Je ne vois pas qu’aujourd’hui les autres pères de famille réussissent mieux que moi. La génération s’affaiblit beaucoup, quoi qu’en dise M. Gudin. Je suis plein de reconnaissance pour lui, mais je n’en sens pas moins mon indignité. Je vous avoue que je suis encore plus indigné qu’il ait osé mettre ce détestable Émile de Jean-Jacques au-dessus du Télémaque. Passe encore s’il s’en était tenu à cinq ou six pages du Vicaire savoyard ! Je ne suis pas comme le dieu jaloux qui ne veut pas qu’on encense d’autres dieux ; mais je ne puis souffrir qu’on soit en même temps à Dieu et à Belzébuth. L’ouvrage sera goûté, il fera du bruit, mais il fera du mal, car il encouragera les talents médiocres.

On m’a envoyé un chevalier d’Éon, gravé en Minerve[1], accompagné d’un prétendu brevet du roi, qui donne douze mille livres de pension à cette amazone, et qui lui ordonne le silence respectueux, comme on l’ordonnait autrefois aux jansénistes. Cela fera un beau problème dans l’histoire. Quelque académie des inscriptions prouvera que c’est un des monuments les plus authentiques. D’Éon sera une Pucelle d’Orléans qui n’aura pas été brûlée. On verra combien nos mœurs sont adoucies.

Je ronge mon frein et mon âme bien tristement loin de mon cher ange.



9973 — À M. MARMONTEL.
8 mars.

Non, mon cher confrère, mon successeur, devenu mon maître ; non, pour mon malheur, je n’ai point reçu de nouvelles du Pérou[2] ; non, M. de Vaines ne m’a rien écrit et ne m’a rien envoyé. Il faut que je sois proscrit par l’Inquisition, car notre ami Panckoucke m’avait dépêché, il y a près d’un mois, un livre par M. Moreau, secrétaire de M. de Vergennes, et je ne l’ai point reçu.

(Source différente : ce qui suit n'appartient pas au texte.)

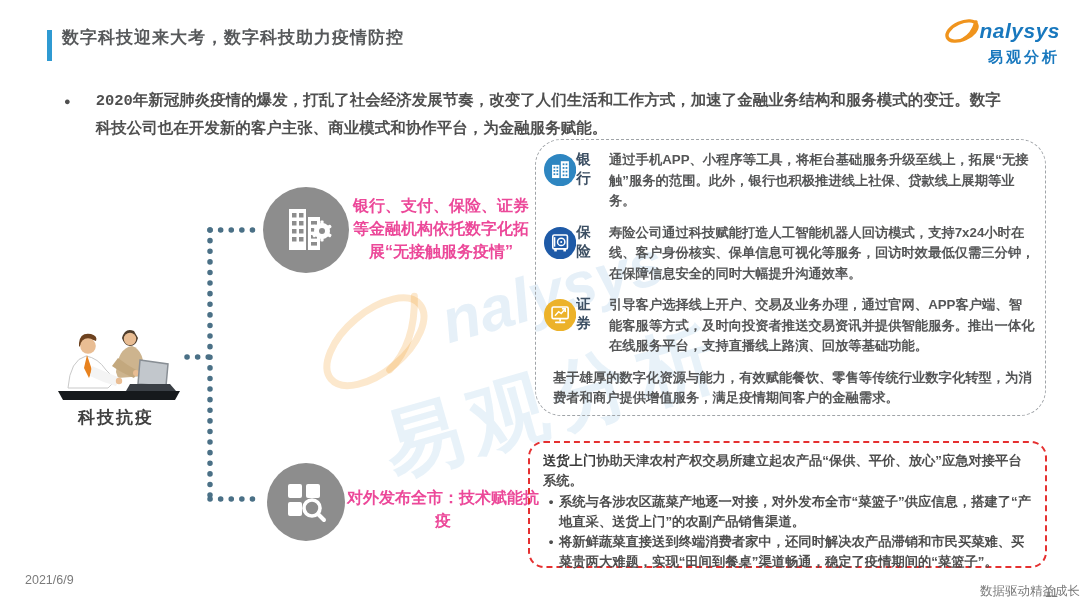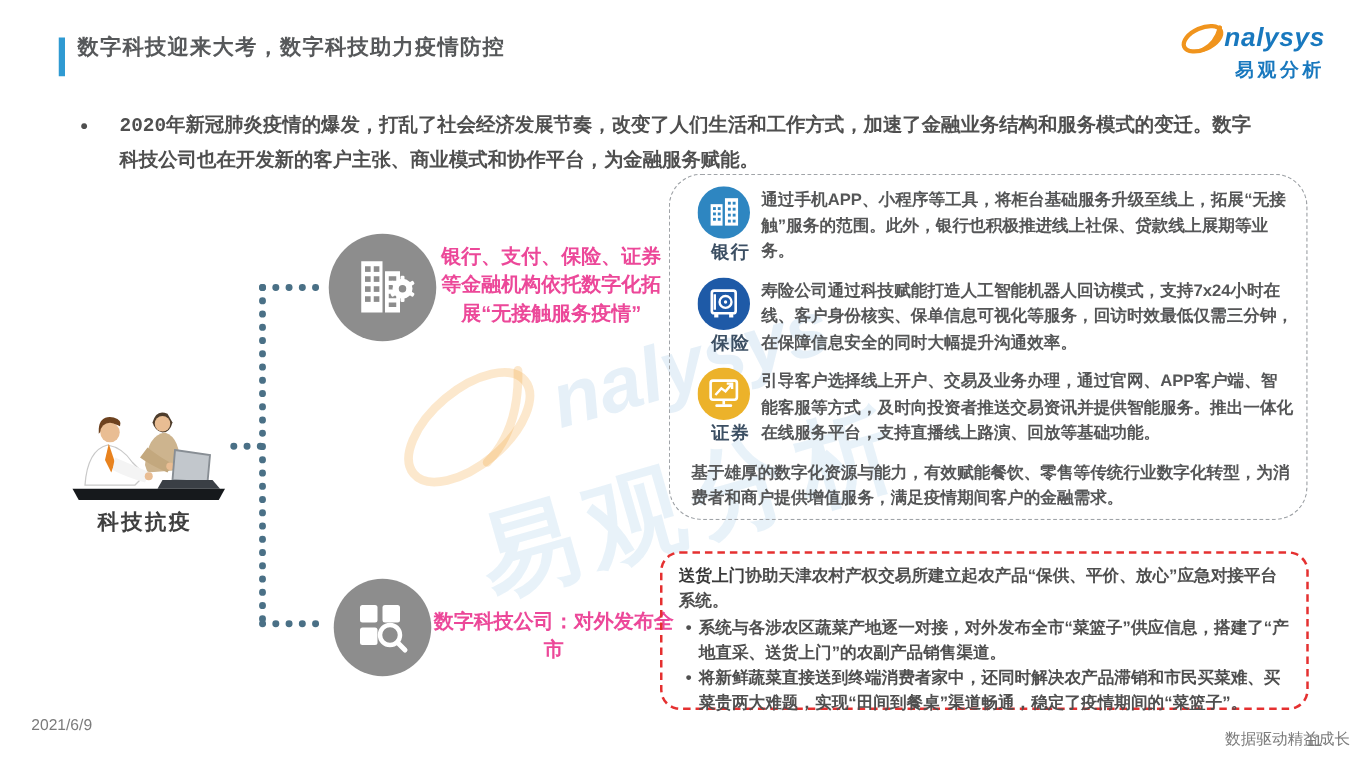"银行" .p-icon-col { align-items: flex-end -> flex-start; flex-direction: column -> none }
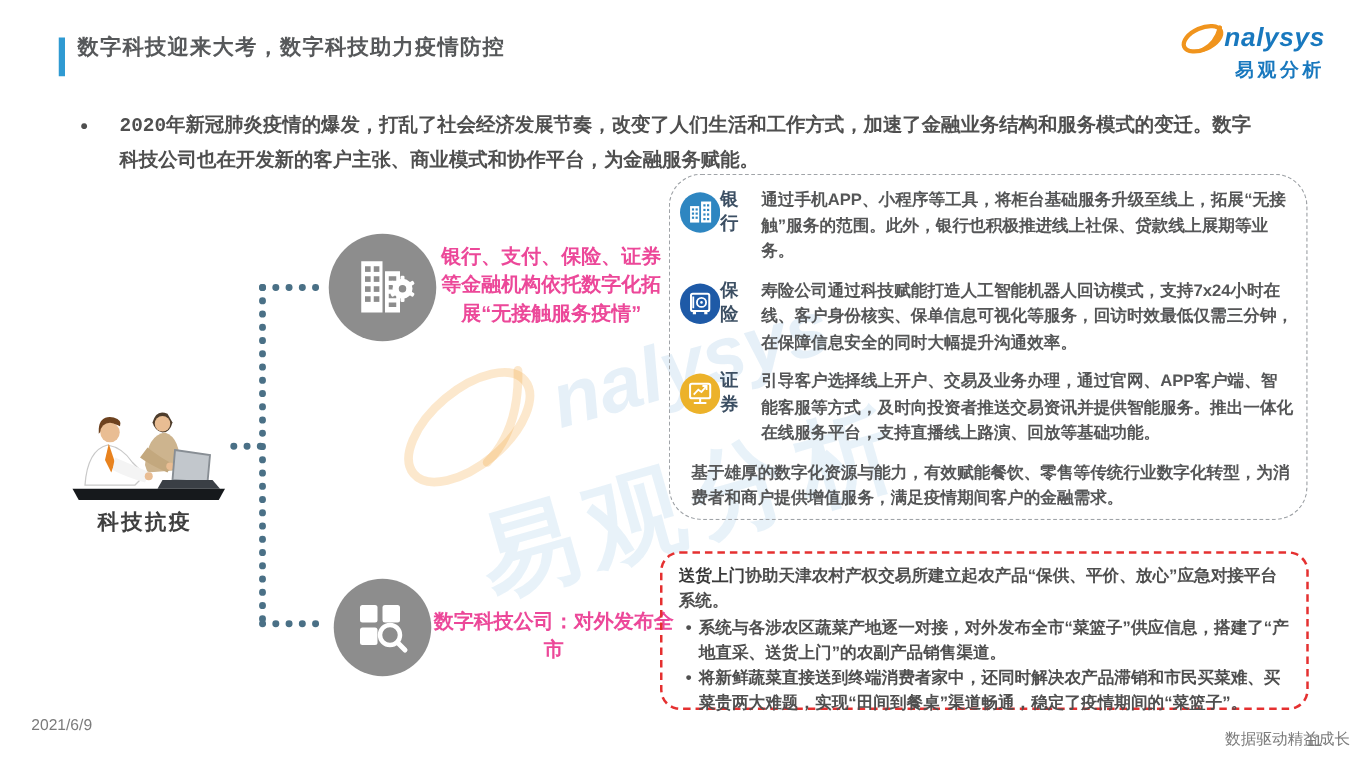"数字科技公司：对外发布全市" div.branch-label { text: 数字科技公司：对外发布全市 -> 对外发布全市：技术赋能抗疫 }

Il y a quelque excommunication lancée sur les livres et sur moi.

Si vous conservez une bonne volonté, dont j’ai grand besoin, vous m’enverrez votre ouvrage tout uniment par la diligence de


  1. Gravé par Letellier, d’après Baader.
  2. C’est en 1777 que parut la première édition des Incas, par Marmontel.